◆ QUELLTEXT ◆
-.-.-

Das kantonale Obergericht spricht die beiden Mitglieder der Jungpartei gemäss Art. 261bis Abs. 1 und Abs. 4 StGB der Rassendiskriminierung schuldig.
Eine Jungpartei aus dem Kanton Bern veröffentlichte in einem «Facebook»-Beitrag und auf ihrer Homepage nachfolgenden Text und eine Karikatur:
Partei […]-Kandidaten wählen – Transitplätze für Zigeuner verhindern!
Die neue Legislatur wird eine wichtige Weichenstellung sein. Im Seeland und im Berner Mitteland macht man sich Sorgen um die geplanten Transitplätze für ausländische Zigeuner. Wollen wir Kanton Bern solch teure und schädliche Transitplätze, welche die Lebensqualität in der entsprechenden Region verschlechtern?
Genau diese Frage wird sich in den nächsten vier Jahren stellen. Die Junge […] Kanton Bern ist bisher die einzige Kantonalpartei, welche sich klipp und klar gegen solche Pläne ausgesprochen hat. Umso wichtiger, dass ihre Kandidaten unterstützt werden. Das Motto lautet also: […] wählen – Transitplätze verhindern!
Die Karikatur zeigt einen Schweizer im Sennenchutteli vor einem Müllberg, im Hintergrund eine Wagenburg. Er hält sich angewidert die Nase zu, nebenan erleichtert sich ein Mann in den Büschen. «Millionenkosten für Bau und Unterhalt, Schmutz, Fäkalien, Lärm, etc. Gegen den Willen der Bevölkerung» steht auf dem Flyer. «Wir sagen Nein zu Transitplätzen für ausländische Zigeuner!»
Zudem haben verschiedene Organisationen wegen dieser Publikation der fraglichen Jungpartei bei der Staatsanwaltschaft des Kantons Bern Strafanzeige wegen Verletzung von Art. 261bis des Schweizerischen Strafgesetzbuches erstattet.

-.-.-

◆ AUFGABENSTELLUNG ◆
Schreiben Sie aus dem obigen Text über das Urteil wegen Rassendiskriminierung den Abschnitt wortgetreu ab, beginnend bei „Eine Jungpartei aus“ und endend bei „wählen – Transitplätze verhindern!“.

◆ ERFASSTE DATEN ◆
-.-.-

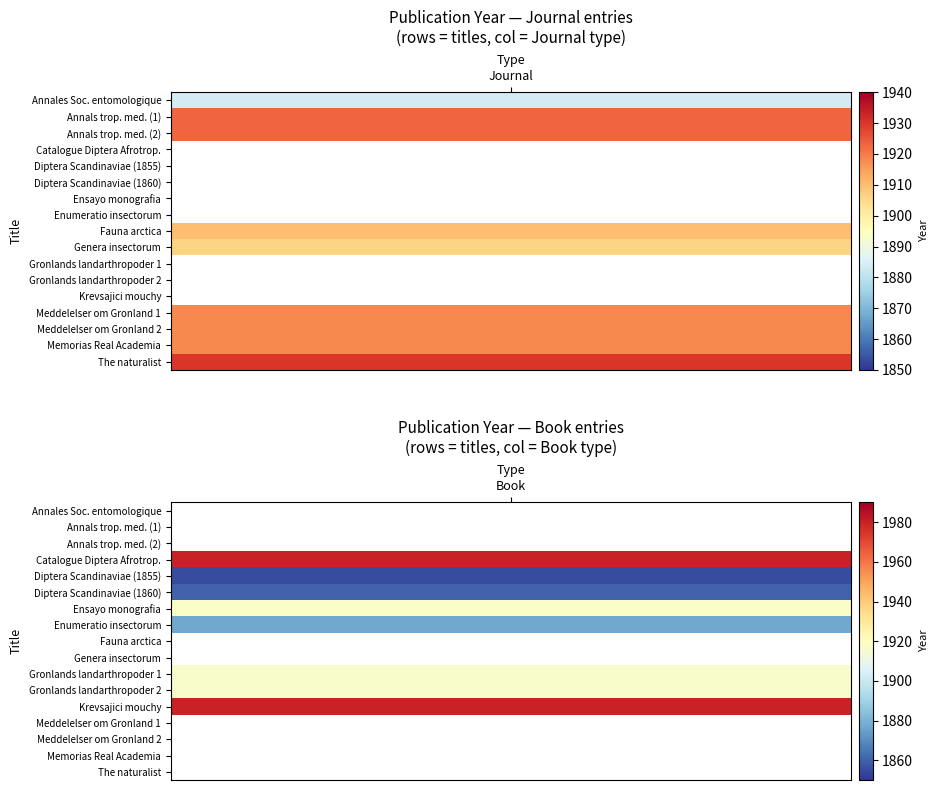

The value of Book at 0 is 1152. True or false?

False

-.-.-

◆ LÖSUNG ◆
Eine Jungpartei aus dem Kanton Bern veröffentlichte in einem «Facebook»-Beitrag und auf ihrer Homepage nachfolgenden Text und eine Karikatur:
Partei […]-Kandidaten wählen – Transitplätze für Zigeuner verhindern!
Die neue Legislatur wird eine wichtige Weichenstellung sein. Im Seeland und im Berner Mitteland macht man sich Sorgen um die geplanten Transitplätze für ausländische Zigeuner. Wollen wir Kanton Bern solch teure und schädliche Transitplätze, welche die Lebensqualität in der entsprechenden Region verschlechtern?
Genau diese Frage wird sich in den nächsten vier Jahren stellen. Die Junge […] Kanton Bern ist bisher die einzige Kantonalpartei, welche sich klipp und klar gegen solche Pläne ausgesprochen hat. Umso wichtiger, dass ihre Kandidaten unterstützt werden. Das Motto lautet also: […] wählen – Transitplätze verhindern!